What happens when a bunch of Lake Highlands graduates in their mid-thirties return to the neighborhood after finishing college and traveling the world to settle down and raise families of their own?
They open Cedar & Vine.
Cedar & Vine Community Kitchen + Cocktails is in the space once occupied by Neighbors Casual Kitchen and Highlands Café at Walnut Hill and Audelia. I sat down for a chat with former Moss Haven classmates Brandon Carter and Jimmy Cannon – Carter is the numbers guy and Cannon handles staff – and with Scofield grad Sam Howard, the foodie. (LHHS 2002 grads Feild and Natalie Patten, owners of Patten Custom Homes and builders on the project, were with us in spirit.)
The guys say they know Lake Highlands is ready for something new, and they’re working hard to ensure loyal customers won’t tire of returning to C&V for repeat visits.
“There will always be something new to try,” says Howard. “We’re using a fresh fish wholesaler in Lake Highlands, and we’ll have rotating flatbreads, homemade pastas and other things on the menu that will keep people guessing. We’re not Seasons 52, but we will have seasonal ingredients, like this month’s butternut squash soup and peas and asparagus in the spring.”
Cocktails and beers will rotate, too, including infused liquors, drink specials and beers on tap.
“People our age are eating in all these restaurants in Uptown, downtown and Lower Greenville,” says Carter, “and they’re going to really cool bars and asking, ‘where is that around here?’ It just didn’t exist, so we created it.”
Friends their age also have kids, and Howard says dealing with “the kid issue” was something the group took seriously.

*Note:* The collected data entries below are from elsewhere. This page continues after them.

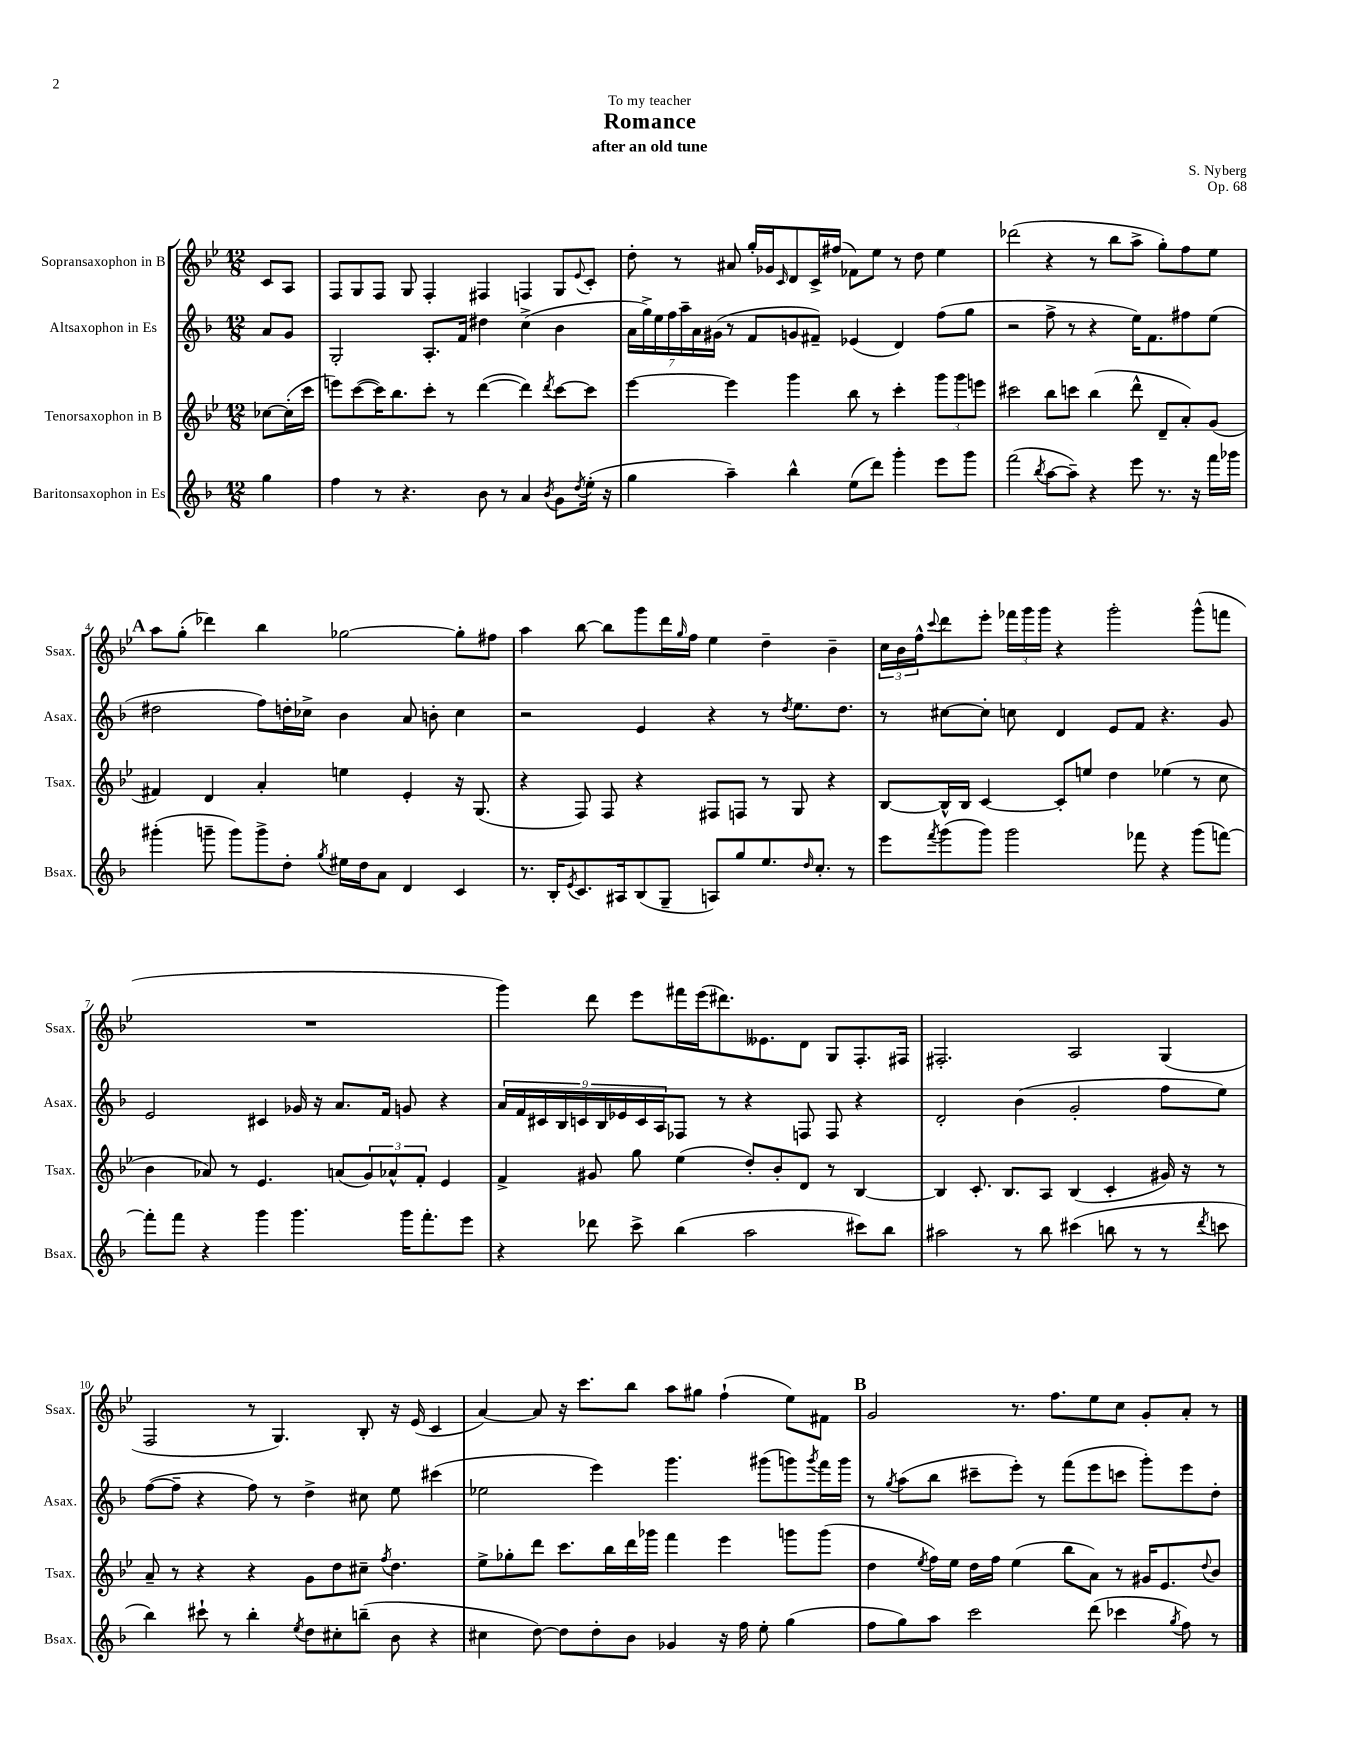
\header { title = "Romance" composer = "S. Nyberg" subtitle = "after an old tune" dedication = "To my teacher" opus = "Op. 68" }
<<
\new StaffGroup <<
\new Staff = "s0" \with { instrumentName = "Sopransaxophon in B" shortInstrumentName = "Ssax." } {
    \clef treble \key bes \major \numericTimeSignature \time 12/8 \partial 4
    c'8 a8 |
    f8 g8 f8 g8 f4-. fis4 f4 g8 \appoggiatura { ees'8 } c'8-. |
    d''8-. r8 ais'8 g''16-. ges'16 \grace { c'16 } d'8 c'16-> fis''16( fes'8) ees''8 r8 d''8 ees''4 |
    des'''2( r4 r8 bes''8 a''8-> g''8-.) f''8 ees''8 |
    \mark \markup { \bold "A" } a''8 g''8-.( des'''4) bes''4 ges''2~ ges''8-. fis''8 |
    a''4 bes''8~ bes''8 g'''8 d'''16 \grace { g''16 } f''16 ees''4 d''4-- bes'4-- |
    \tuplet 3/2 { c''16 bes'16 f''16-^ } \appoggiatura { c'''8 } d'''8 ees'''8-. \tuplet 3/2 { fes'''16 g'''16 g'''16 } r4 g'''2-. g'''8-^( f'''8 |
    R1. |
    g'''4) d'''8 ees'''8 fis'''16 ees'''16( dis'''8.) eeses'8. d'8 g8 f8.-. fis16 |
    fis2.-. a2 g4( |
    f2 r8 g4.) bes8-. r16 ees'16( c'4 |
    a'4~) a'8 r16 c'''8. bes''8 a''8 gis''8 f''4-!( ees''8) fis'8 |
    \mark \markup { \bold "B" } g'2 r8. f''8. ees''8 c''8 g'8-. a'8-. r8 \bar "|." |
}
\new Staff = "s1" \with { instrumentName = "Altsaxophon in Es" shortInstrumentName = "Asax." } {
    \clef treble \key f \major \numericTimeSignature \time 12/8 \partial 4
    a'8 g'8 |
    g2-. a8.-. f'16 dis''4 c''4->( bes'4 |
    \tuplet 7/4 { a'16 g''16->) e''16 f''16 a''16-- a'16 gis'16( } r8 f'8 g'8 fis'8--) ees'4( d'4) f''8( g''8 |
    r2 f''8-> r8 r4 e''16) f'8. fis''8 e''8( |
    \mark \markup { \bold "A" } dis''2 f''8) d''16-. ces''16-> bes'4 a'8 b'8-. ces''4 |
    r2 e'4 r4 r8 \acciaccatura { d''8 } e''8. d''8. |
    r8 cis''8~ cis''8-. c''8 d'4 e'8 f'8 r4. g'8 |
    e'2 cis'4 ges'16 r16 a'8. f'16 g'8 r4 |
    \tuplet 9/8 { a'16 f'16 cis'16 bes16 c'16 bes16 ees'16 c'16 a16 } fes8 r8 r4 f8 f8 r4 |
    d'2-. bes'4( g'2-. f''8 e''8) |
    f''8~( f''8-- r4 f''8) r8 d''4-> cis''8 e''8 cis'''4( |
    ees''2 e'''4) g'''4. gis'''8( g'''8) \acciaccatura { g'''8 } f'''16 g'''16 |
    \mark \markup { \bold "B" } r8 \acciaccatura { g''8 } a''8( bes''8 cis'''8-- e'''8-.) r8 f'''8( e'''8 c'''8 g'''8-.) e'''8 d''8-. \bar "|." |
}
\new Staff = "s2" \with { instrumentName = "Tenorsaxophon in B" shortInstrumentName = "Tsax." } {
    \clef treble \key bes \major \numericTimeSignature \time 12/8 \partial 4
    ces''8~ ces''16-.( c'''16 |
    e'''8) c'''8~( c'''16) bes''8. c'''8-. r8 d'''4~( d'''4) \acciaccatura { d'''8 } c'''8~ c'''8 |
    ees'''4~ ees'''4 g'''4 bes''8 r8 c'''4-. \tuplet 3/2 { g'''8 g'''8 e'''8 } |
    cis'''2 bes''8 c'''8 bes''4( d'''8-^ d'8-- a'8-.) g'8( |
    \mark \markup { \bold "A" } fis'4) d'4 a'4-. e''4 ees'4-. r16 g8.( |
    r4 f8) f8 r4 fis8 f8 r8 g8 r4 |
    bes8~ bes16-^ bes16 c'4~ c'8-. e''8 d''4 ees''4( r8 c''8 |
    bes'4 aes'8) r8 ees'4. a'8( \tuplet 3/2 { g'8) aes'8-^ f'8-. } ees'4 |
    f'4-> gis'8 g''8 ees''4( d''8-.) bes'8-. d'8 r8 bes4~ |
    bes4 c'8.-. bes8. a8 bes4( c'4-. gis'16) r16 r8 |
    a'8-- r8 r4 r4 g'8 d''8 cis''8-- \acciaccatura { f''8 } d''4. |
    ees''8-> ges''8-. d'''8 c'''8. bes''16 d'''16 ges'''16 f'''4 ees'''4 g'''8 g'''8( |
    \mark \markup { \bold "B" } d''4 \acciaccatura { ees''8 } f''16) ees''16 d''16 f''16 ees''4( bes''8 a'8) r8 gis'16 ees'8. \appoggiatura { d''8 } bes'8 \bar "|." |
}
\new Staff = "s3" \with { instrumentName = "Baritonsaxophon in Es" shortInstrumentName = "Bsax." } {
    \clef treble \key f \major \numericTimeSignature \time 12/8 \partial 4
    g''4 |
    f''4 r8 r4. bes'8 r8 a'4 \acciaccatura { bes'8 } g'8 \acciaccatura { d''8 } e''16-.( r16 |
    g''4 a''4--) bes''4-^ e''8( d'''8) g'''4-. e'''8 g'''8 |
    f'''2( \acciaccatura { bes''8 } a''8~ a''8--) r4 e'''8 r8. r16 f'''16 ges'''16 |
    \mark \markup { \bold "A" } gis'''4-.( g'''8-- g'''8) g'''8-> d''8-. \acciaccatura { g''8 } eis''16 d''16 a'8 d'4 c'4 |
    r8. bes16-. \acciaccatura { e'8 } c'8. ais16 bes8( g8-- a8) g''8 e''8. \grace { d''16 } c''8.-. r8 |
    e'''8 \acciaccatura { f'''8 } g'''8( g'''8) g'''2 fes'''8 r4 g'''8( f'''8~) |
    f'''8-. f'''8 r4 g'''4 g'''4. g'''16 f'''8.-. e'''8 |
    r4 des'''8 c'''8-> bes''4( a''2 cis'''8) bes''8 |
    ais''2 r8 bes''8 cis'''4( b''8 r8 r8 \acciaccatura { d'''8 } c'''8 |
    bes''4) cis'''8-! r8 bes''4-. \acciaccatura { e''8 } d''8 cis''8-. b''8--( bes'8 r4 |
    cis''4 d''8~) d''8 d''8-. bes'8 ges'4 r16 f''16 e''8-. g''4( |
    \mark \markup { \bold "B" } f''8 g''8) a''8 c'''2 d'''8( ces'''4 \acciaccatura { g''8 } f''8) r8 \bar "|." |
}
>>
>>
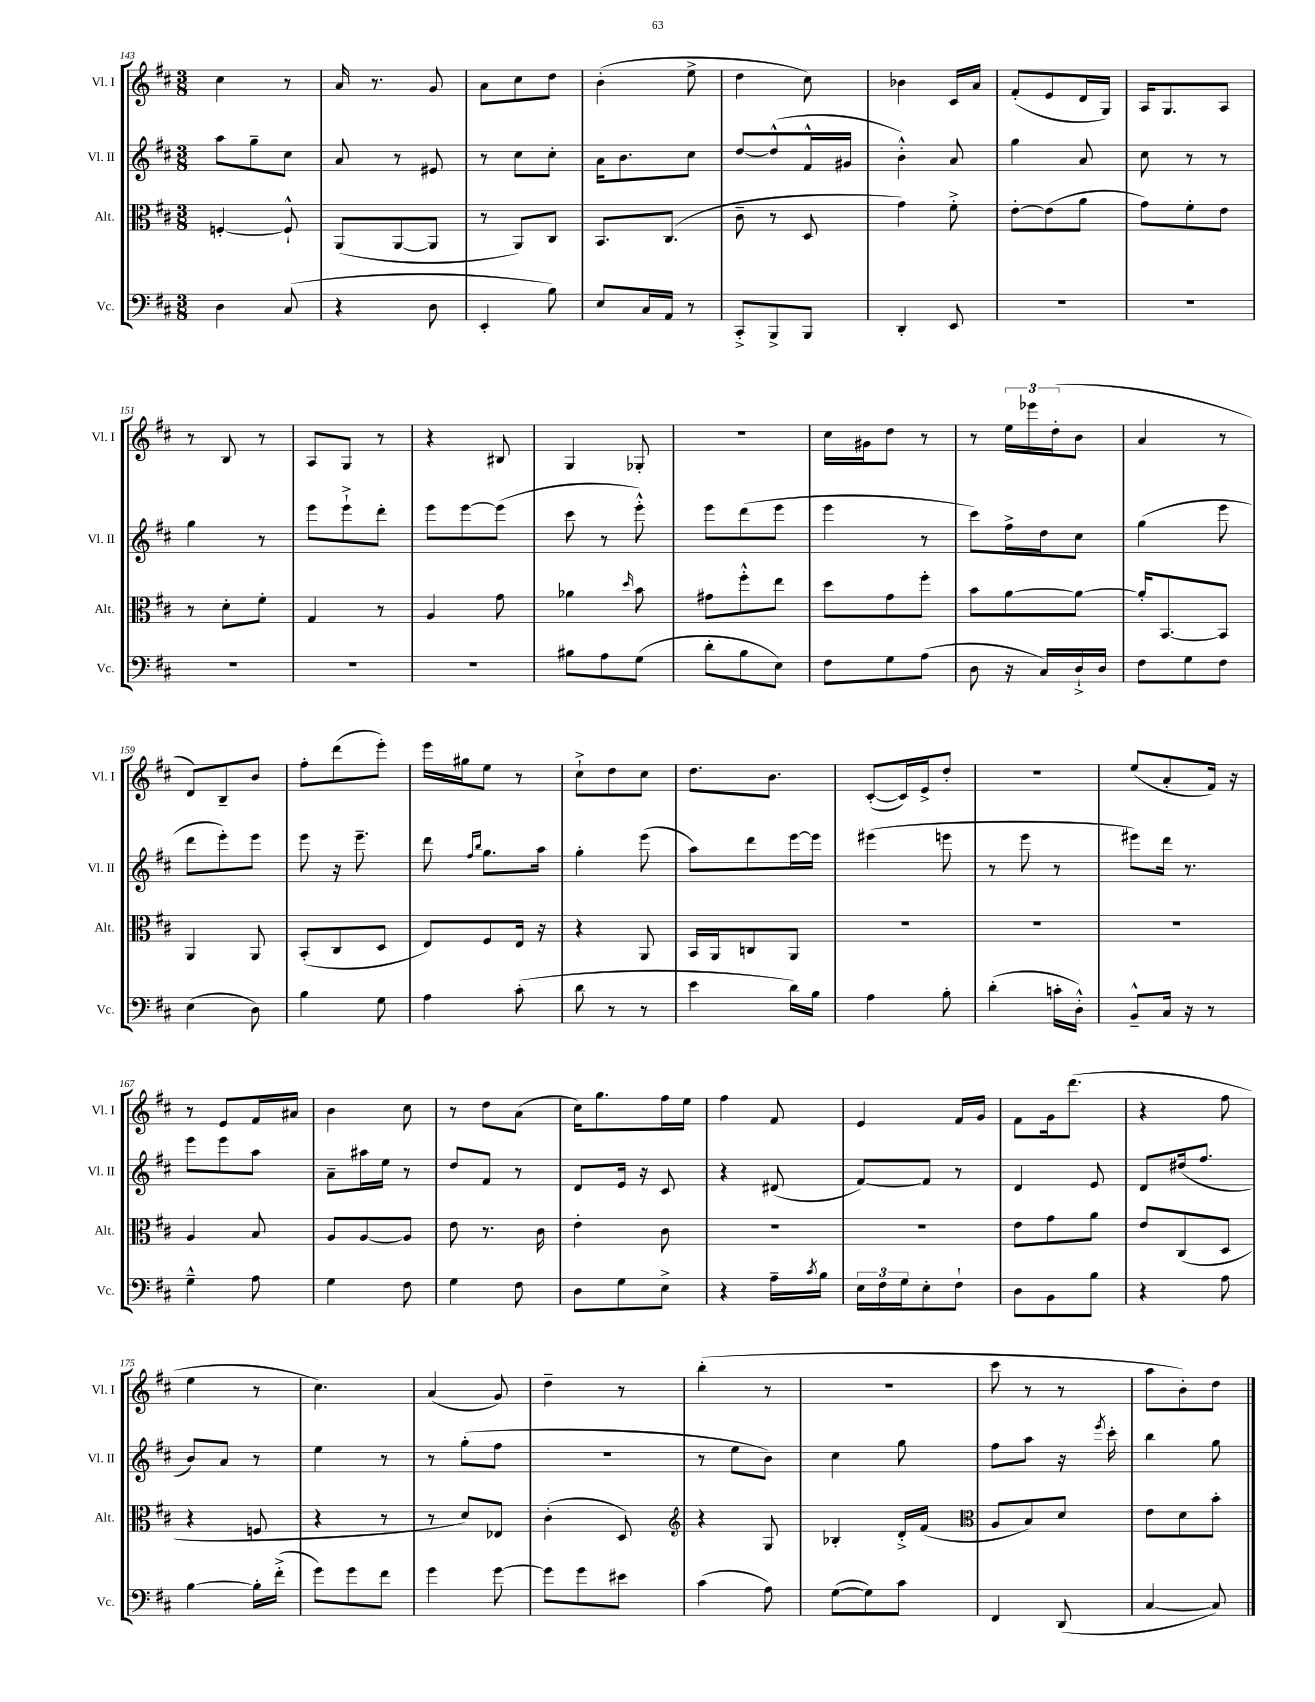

“We spent a lot of time talking about ‘What is kid-friendly?’ In order to be in this neighborhood we have to be kid-friendly, and we will be – we have a play area in the front and we’ll have a kid’s menu, high chairs and changing station. We want families to feel comfortable coming here, but we also want empty nesters in the neighborhood to feel just as comfortable coming for date night.”
“MiCocina at Lakewood is a great example,” agrees Carter. “At 5:15 the place is full of families. By 7:30 it transforms into a date night place. It’s a completely different vibe.”
“We also want to be a place people can stop off on their way home from dinner at another location,” says Cannon. “They can have dessert or one last drink close to home.”
It’s important to them, too, to give back.
“Since we’re all from here, we want to be a part of the community,” says Carter. “We plan to have Spirit Nights and events, similar to what Tom Goodale at Atomic Pie has done. In fact, we’ve spoken to him about partnerships, and we’re hoping to host a pre-party or post-party for [Exchange Club of Lake Highlands] Oktoberfest. We want to give back.”
When sitting down to formulate their plan, the group admits they reminisced a bit about their old haunts.
“I had my 12th birthday at Picasso’s,” recalls Cannon, clarifying that the Picasso’s of his youth was the restaurant’s original location, north of LBJ. The friends also frequented the original Chili’s on Greenville, Sweet Temptations, Tiger Bull’s, Joe Willy’s, Olympic Pizza, Mother Mesquite’s, Bobo China, Houston’s and Gershwin’s. They spent some time, too, at the recently shuttered Taco Bueno at Whitehurst and Skillman, “but more for the parking lot teen scene than for the food.”
I asked if the planned Lakeridge Village across Audelia will work for – or against them.
“You can’t eat at Cedar & Vine every day of the week,” says Cannon. “You need other options in the neighborhood, and the more business we can bring to the area, the better. We want to keep dollars in Lake Highlands. We want to get people who live outside of Lake Highlands coming in. We want to make Lake Highlands the dining scene. “
Cedar & Vine is open for lunch and dinner 7 days a week in Lake Highlands Plaza, 9661 Audelia.